Buat dia, adu esensi dewa adalah kesempatan lain buat ningkatin kekuatannya. Sifatnya yang suka berantem dan haus kekuasaan bikin dia nggak takut sama apa yang orang lain liat sebagai pertempuran yang berat. Semua orang punya kartu tersembunyi mereka, dan ngeremehin dia bakal bikin Artemis rugi besar.

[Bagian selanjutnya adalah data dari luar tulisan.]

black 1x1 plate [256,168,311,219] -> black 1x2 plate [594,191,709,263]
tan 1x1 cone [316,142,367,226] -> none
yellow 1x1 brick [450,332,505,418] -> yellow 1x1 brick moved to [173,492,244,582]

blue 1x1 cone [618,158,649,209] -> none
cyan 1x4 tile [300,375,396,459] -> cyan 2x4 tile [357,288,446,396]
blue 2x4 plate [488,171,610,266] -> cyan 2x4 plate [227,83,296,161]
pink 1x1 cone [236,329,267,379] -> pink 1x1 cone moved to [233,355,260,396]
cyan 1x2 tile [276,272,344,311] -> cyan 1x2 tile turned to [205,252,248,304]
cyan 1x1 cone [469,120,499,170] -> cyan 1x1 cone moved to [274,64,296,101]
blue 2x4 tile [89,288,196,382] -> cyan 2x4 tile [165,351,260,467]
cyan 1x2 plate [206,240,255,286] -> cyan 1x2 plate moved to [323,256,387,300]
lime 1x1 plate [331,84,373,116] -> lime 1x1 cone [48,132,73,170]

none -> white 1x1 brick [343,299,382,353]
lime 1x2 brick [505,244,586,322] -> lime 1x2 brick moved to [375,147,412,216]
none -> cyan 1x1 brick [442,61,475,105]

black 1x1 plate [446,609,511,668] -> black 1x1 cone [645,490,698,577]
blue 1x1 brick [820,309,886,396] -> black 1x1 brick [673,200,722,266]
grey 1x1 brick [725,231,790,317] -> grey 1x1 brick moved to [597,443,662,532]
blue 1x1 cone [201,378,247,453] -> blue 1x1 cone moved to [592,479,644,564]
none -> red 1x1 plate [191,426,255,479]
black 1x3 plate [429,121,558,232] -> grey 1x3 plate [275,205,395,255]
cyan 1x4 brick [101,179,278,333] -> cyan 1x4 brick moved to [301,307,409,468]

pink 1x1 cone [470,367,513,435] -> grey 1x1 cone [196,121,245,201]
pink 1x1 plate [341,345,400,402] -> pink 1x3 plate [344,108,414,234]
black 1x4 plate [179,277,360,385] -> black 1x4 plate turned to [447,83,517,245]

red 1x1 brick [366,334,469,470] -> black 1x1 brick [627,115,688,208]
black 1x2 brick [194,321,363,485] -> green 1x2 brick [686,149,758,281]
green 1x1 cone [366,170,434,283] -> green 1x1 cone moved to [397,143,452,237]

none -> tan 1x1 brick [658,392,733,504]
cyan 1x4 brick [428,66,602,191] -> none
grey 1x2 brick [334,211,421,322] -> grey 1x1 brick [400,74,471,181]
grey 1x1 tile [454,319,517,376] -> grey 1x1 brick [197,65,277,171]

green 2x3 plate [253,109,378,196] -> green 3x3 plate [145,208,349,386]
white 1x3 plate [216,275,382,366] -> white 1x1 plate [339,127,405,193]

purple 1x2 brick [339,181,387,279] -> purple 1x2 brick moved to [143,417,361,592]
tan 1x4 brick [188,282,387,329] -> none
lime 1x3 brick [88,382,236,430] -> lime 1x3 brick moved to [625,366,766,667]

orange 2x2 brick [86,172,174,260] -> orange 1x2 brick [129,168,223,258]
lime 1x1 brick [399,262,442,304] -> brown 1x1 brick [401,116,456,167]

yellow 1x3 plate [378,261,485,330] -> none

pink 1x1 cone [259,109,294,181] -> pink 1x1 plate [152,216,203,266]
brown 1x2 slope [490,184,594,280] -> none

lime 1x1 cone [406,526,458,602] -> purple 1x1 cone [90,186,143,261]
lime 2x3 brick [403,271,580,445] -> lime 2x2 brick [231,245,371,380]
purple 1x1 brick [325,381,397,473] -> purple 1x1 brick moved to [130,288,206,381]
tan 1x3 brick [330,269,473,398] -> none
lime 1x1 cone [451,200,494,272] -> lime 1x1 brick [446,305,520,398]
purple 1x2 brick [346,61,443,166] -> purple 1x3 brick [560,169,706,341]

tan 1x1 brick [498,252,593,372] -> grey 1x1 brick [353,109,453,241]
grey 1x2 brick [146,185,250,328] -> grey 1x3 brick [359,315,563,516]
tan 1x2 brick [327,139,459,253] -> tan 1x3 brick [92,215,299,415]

"Sekarang, sebutin keinginan lo." Dalam adu esensi dewa, taruhannya harus ditentukan sama pihak lawan.
"Ayah Agung, cahaya bulan itu murni, dan cocok banget sama tugas pemurnian. Gue minta Hebe mempertaruhkan tugas pemurniannya."
Ambisi Artemis dalam kata-katanya bikin salah satu dewi yang hadir mengerutkan kening. Dewi itu adalah Selene, dewi bulan dan adiknya Helios, yang sekarang megang kekuatan bulan.
Selene dan Helios saling bertukar pandang, keduanya ngeliat keseriusan dan kehati-hatian di mata masing-masing. Dewa kembar cahaya, lahir dari matahari dan bulan, udah mulai punya ide tentang pendahulu mereka, mungkin dengan dorongan Zeus di belakang layar.
"Setuju." Zeus ngangguk, tatapannya sama memerintahnya kayak langit yang luas, ngeliat Hebe. "Dan gimana dengan lo, anakku Hebe?"